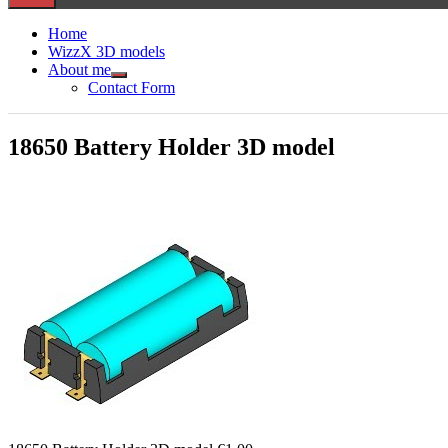
Home
WizzX 3D models
About me
Show
Contact Form
sub
menu
18650 Battery Holder 3D model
---
Restate each line of the material word for word, skipping any picture.

Home
WizzX 3D models
About me
Show
Contact Form
sub
menu
18650 Battery Holder 3D model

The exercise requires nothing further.